Got a bargained price for the stuff I bought from Bentley Music. A DI box and an Amp for a good price indeed. Of course, I won't buy the DI box for no reason, it was supposed to make my guitar recordings give out pretty clean signals and hopefully to preserve and enhance great tone =)
Finally, Bentley has brought in Ibanez 'Made In Japan' RG series(s) into their shop. It was about time they brought in the goodies, but their price is something that I still do not agree. But I don't care much though, being a 'Drop Tuning' nut such as myself, I'm done with Floyd Rose guitars and I wouldn't settle any less for fixed bridge guitars.

I played an Ibanez MIJ RG (RG450 I think) off the rack to test out the amp that I've purchased this afternoon. Surprisingly, it's a pretty well built guitar if you asked me. But I'm a proud owner of my own RG, so to me...most of them don't even come close in terms of sound and feel. The 'J Craft Team' editions are one of the 2nd best batches in making Ibanez guitars from Japan, which I was deeply impressed. Nice neck, great body resonance and awesome fingerboard. For the stock pickups? They sound just fine! I might just wait for one of the Mahogany body RG's to be brought over , hopefully soon *Fingers crossed*



I'll be waiting....


Here is, 'Entrance Of The Conflagration' by Trivium =)

Sunday, November 01, 2009

You're a legend!

On that one Friday morning, I woke up and started thinking about how I'm going to do my vocal recording project which was supposed to be my last chance on that day itself. Because next week's schedule would be hectic. I was still in my T-shirt and jeans as I didn't have any pajamas. (Yes, I stayed over without any extra clothes to change into).

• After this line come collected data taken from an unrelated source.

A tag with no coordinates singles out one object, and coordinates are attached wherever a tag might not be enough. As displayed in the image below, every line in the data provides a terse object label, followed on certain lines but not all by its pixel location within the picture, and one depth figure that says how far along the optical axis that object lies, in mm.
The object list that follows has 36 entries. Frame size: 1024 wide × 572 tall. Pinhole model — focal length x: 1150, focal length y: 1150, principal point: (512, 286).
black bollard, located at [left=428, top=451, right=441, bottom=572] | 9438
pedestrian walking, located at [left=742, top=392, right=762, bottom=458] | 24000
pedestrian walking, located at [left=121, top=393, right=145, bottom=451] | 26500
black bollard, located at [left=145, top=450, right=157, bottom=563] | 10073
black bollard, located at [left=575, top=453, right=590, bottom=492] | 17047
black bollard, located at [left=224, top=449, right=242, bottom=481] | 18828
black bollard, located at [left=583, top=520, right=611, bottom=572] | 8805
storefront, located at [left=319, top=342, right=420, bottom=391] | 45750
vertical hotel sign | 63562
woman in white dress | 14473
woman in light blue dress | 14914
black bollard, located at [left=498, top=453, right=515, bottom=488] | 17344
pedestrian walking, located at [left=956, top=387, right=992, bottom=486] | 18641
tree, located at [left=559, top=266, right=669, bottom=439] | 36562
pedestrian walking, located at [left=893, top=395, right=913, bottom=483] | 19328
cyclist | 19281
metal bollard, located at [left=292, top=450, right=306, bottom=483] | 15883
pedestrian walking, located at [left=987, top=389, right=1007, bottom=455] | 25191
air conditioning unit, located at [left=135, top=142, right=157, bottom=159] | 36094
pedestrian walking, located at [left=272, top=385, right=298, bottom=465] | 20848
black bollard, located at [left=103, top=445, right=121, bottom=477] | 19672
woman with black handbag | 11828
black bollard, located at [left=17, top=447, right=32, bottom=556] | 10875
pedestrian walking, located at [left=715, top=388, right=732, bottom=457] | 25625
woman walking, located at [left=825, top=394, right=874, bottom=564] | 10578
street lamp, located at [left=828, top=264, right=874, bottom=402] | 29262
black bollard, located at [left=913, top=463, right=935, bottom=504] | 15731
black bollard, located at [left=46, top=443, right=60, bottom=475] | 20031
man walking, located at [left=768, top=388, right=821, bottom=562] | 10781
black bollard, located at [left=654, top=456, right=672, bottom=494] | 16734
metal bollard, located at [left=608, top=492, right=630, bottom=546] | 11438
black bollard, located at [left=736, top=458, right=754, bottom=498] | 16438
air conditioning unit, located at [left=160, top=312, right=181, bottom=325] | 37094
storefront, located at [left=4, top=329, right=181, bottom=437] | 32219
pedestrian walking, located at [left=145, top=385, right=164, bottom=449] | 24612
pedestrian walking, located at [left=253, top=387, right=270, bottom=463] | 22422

My friends, Glen, Ervin and myself were up late at night in KLCC, watching 2 movies which both were 'Inglorious Bustards' and 'Jennifer's Body' from 9pm-2am. Both movies were not so bad, except that 'Inglorious Bustards' had boring- long-winded dialogue sessions. It was 2am after finished both movies. We took a cab back to Ervin's hostel and I slept over that night.

Woke up the next day, and went back home straight away to take a nice hot bath. After that, went back to college to catch Friday Performance. The performers that day were decent. 6pm, I rushed into the studio and quickly set up. Rowen was recording vocals for my vocal project that day, after his Friday performance. At the end, we did almost everything fine under 1 take with the Verses, bridges and choruses. Rowen, you're a legend!

Came back home at 8pm, and I started mixing carefully that night. Though it went on for a couple of days before my submission. So, is perceiving the only way on getting things done. Or do things sometimes just fall into place like 'Tetris'?